======== DATA SHOWN

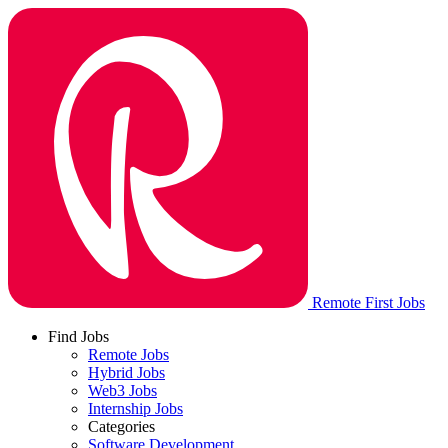
Remote First Jobs
Find Jobs
Remote Jobs
Hybrid Jobs
Web3 Jobs
Internship Jobs
Categories
Software Development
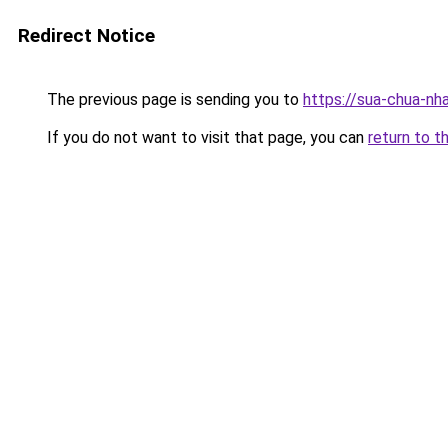
Redirect Notice
The previous page is sending you to
https://sua-chua-nha
If you do not want to visit that page, you can
return to t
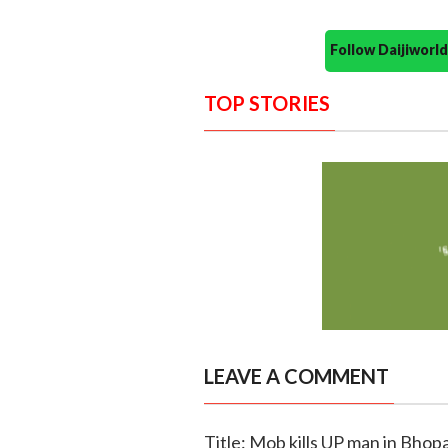
Follow Daijiwor
TOP STORIES
LEAVE A COMMENT
Title: Mob kills UP man in Bhopa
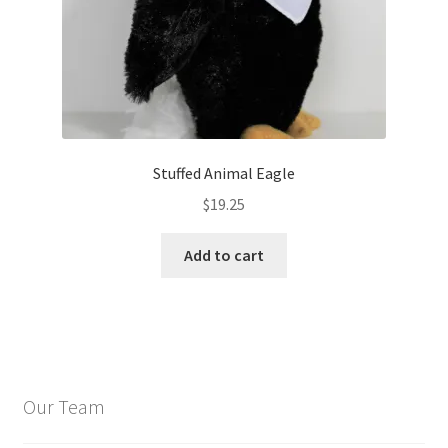
Stuffed Animal Eagle
$
19.25
Add to cart
Our Team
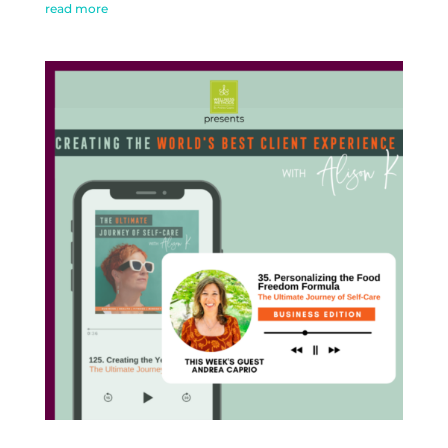
read more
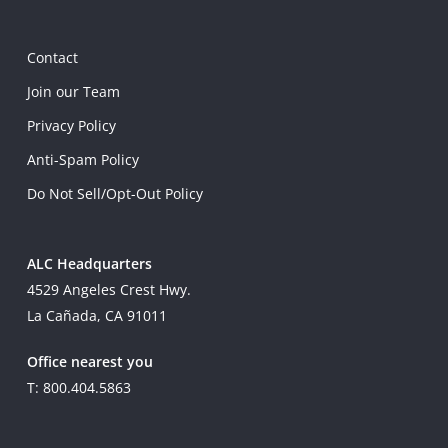
Contact
Join our Team
Privacy Policy
Anti-Spam Policy
Do Not Sell/Opt-Out Policy
ALC Headquarters
4529 Angeles Crest Hwy.
La Cañada, CA 91011
Office nearest you
T: 800.404.5863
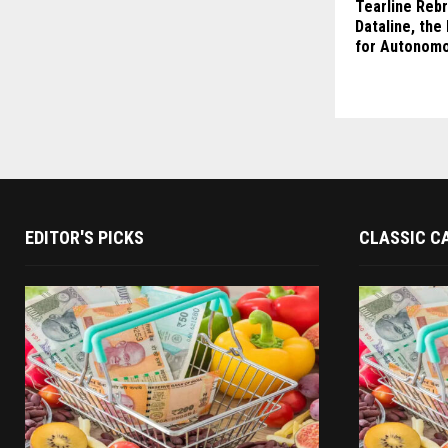
Tearline Reb
Dataline, the 
for Autonomo
EDITOR'S PICKS
CLASSIC C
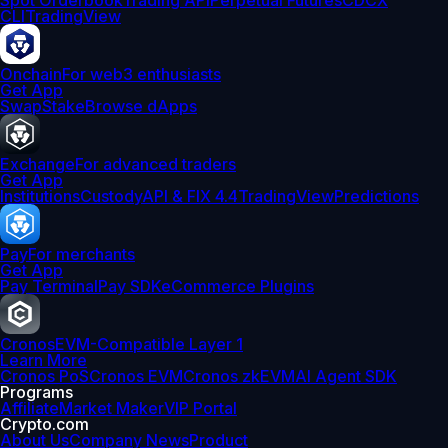
Spot Orderbook
Trading API
Perpetual Futures
CDCX
CLI
TradingView
Onchain
For web3 enthusiasts
Get App
Swap
Stake
Browse dApps
Exchange
For advanced traders
Get App
Institutions
Custody
API & FIX 4.4
TradingView
Predictions
Pay
For merchants
Get App
Pay Terminal
Pay SDK
eCommerce Plugins
Cronos
EVM-Compatible Layer 1
Learn More
Cronos PoS
Cronos EVM
Cronos zkEVM
AI Agent SDK
Programs
Affiliate
Market Maker
VIP Portal
Crypto.com
About Us
Company News
Product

================

» **TASK DIRECTIONS**
Convert every line of the listing above into a JSON list of strings, one string per line, leaving out blank lines and the picture markers.

» **ANSWER BELOW**
[
  "Remote First Jobs",
  "Find Jobs",
  "Remote Jobs",
  "Hybrid Jobs",
  "Web3 Jobs",
  "Internship Jobs",
  "Categories",
  "Software Development",
  "Redirect Notice",
  "The previous page is sending you to",
  "https://sua-chua-nha",
  "If you do not want to visit that page, you can",
  "return to t",
  "Follow Daijiwor",
  "TOP STORIES",
  "LEAVE A COMMENT",
  "Title: Mob kills UP man in Bhopa",
  "Stuffed Animal Eagle",
  "$",
  "19.25",
  "Add to cart",
  "Our Team",
  "read more",
  "Contact",
  "Join our Team",
  "Privacy Policy",
  "Anti-Spam Policy",
  "Do Not Sell/Opt-Out Policy",
  "ALC Headquarters",
  "4529 Angeles Crest Hwy.",
  "La Cañada, CA 91011",
  "Office nearest you",
  "T: 800.404.5863",
  "Tearline Reb",
  "Dataline, the ",
  "for Autonomo",
  "EDITOR'S PICKS",
  "CLASSIC C",
  "Spot Orderbook",
  "Trading API",
  "Perpetual Futures",
  "CDCX",
  "CLI",
  "TradingView",
  "Onchain",
  "For web3 enthusiasts",
  "Get App",
  "Swap",
  "Stake",
  "Browse dApps",
  "Exchange",
  "For advanced traders",
  "Get App",
  "Institutions",
  "Custody",
  "API & FIX 4.4",
  "TradingView",
  "Predictions",
  "Pay",
  "For merchants",
  "Get App",
  "Pay Terminal",
  "Pay SDK",
  "eCommerce Plugins",
  "Cronos",
  "EVM-Compatible Layer 1",
  "Learn More",
  "Cronos PoS",
  "Cronos EVM",
  "Cronos zkEVM",
  "AI Agent SDK",
  "Programs",
  "Affiliate",
  "Market Maker",
  "VIP Portal",
  "Crypto.com",
  "About Us",
  "Company News",
  "Product"
]